Medida temporária viabiliza diálogo sobre nova normativa de saúde mental

Em uma decisão que visa facilitar um entendimento entre o governo e as empresas, o ministro André Mendonça, do STF (Supremo Tribunal Federal), suspendeu na quinta-feira (25) as multas referentes ao descumprimento das novas normas de saúde mental estabelecidas pela NR-1 (Norma Regulamentadora nº 1). Este adiamento vale por um período de 90 dias.
A suspensão atendeu a um pedido da Confederação Nacional dos Estabelecimentos de Ensino (Confenen) e será retratada em referendo do plenário entre os dias 7 e 18 de agosto. As novas diretrizes da NR-1, que entraram em vigor em 26 de maio, introduziram a necessidade de monitorar os riscos psicossociais no ambiente de trabalho, em conjunto com riscos físicos, químicos e biológicos.
✨ Cerca de 57,8% das empresas ainda não haviam se adaptado às novas exigências da NR-1 até maio.
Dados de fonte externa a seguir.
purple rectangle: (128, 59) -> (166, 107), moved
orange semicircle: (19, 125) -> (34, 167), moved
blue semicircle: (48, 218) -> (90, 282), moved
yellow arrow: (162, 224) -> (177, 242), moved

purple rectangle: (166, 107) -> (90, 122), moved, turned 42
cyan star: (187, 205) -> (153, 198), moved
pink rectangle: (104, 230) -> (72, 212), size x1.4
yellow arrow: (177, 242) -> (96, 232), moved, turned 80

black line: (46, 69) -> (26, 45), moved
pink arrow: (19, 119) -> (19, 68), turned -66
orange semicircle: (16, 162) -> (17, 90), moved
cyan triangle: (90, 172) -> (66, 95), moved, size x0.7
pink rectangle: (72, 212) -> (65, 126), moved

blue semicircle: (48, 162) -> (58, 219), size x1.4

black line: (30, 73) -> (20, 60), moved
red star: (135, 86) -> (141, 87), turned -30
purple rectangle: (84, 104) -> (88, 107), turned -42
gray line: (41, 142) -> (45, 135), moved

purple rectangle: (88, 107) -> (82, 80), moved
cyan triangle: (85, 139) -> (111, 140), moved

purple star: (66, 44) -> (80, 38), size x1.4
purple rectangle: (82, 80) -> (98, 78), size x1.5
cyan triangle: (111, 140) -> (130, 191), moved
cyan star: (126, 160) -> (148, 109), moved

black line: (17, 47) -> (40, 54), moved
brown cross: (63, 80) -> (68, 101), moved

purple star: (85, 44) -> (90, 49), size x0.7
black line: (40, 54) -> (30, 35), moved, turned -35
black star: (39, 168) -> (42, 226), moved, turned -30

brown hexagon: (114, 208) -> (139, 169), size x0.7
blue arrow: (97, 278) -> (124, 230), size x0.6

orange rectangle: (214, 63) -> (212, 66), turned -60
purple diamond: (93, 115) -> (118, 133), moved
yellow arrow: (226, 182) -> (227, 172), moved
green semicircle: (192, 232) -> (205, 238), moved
Mendonça enfatizou que o acordo deve esclarecer a 'vagueza do regramento atual' e proporcionar maior objetividade nas normas, sem diminuir a proteção dos direitos fundamentais que a regulamentação procura resguardar. A NR-1 é a diretriz fundamental sobre segurança e saúde no trabalho no Brasil, exigindo que empresas implementem um Programa de Gerenciamento de Riscos Ocupacionais.
A nova versão da NR-1 se torna especialmente relevante em um cenário onde os afastamentos por transtornos mentais cresceram significativamente. Em 2025, esses afastamentos custaram ao INSS quase R$ 1 bilhão.
O aumento de afastamentos, com mais de 546 mil ocorrências em 2025 – um crescimento de 15,6% em relação ao ano anterior – demonstra a urgência em adaptar as políticas de saúde mental no ambiente de trabalho.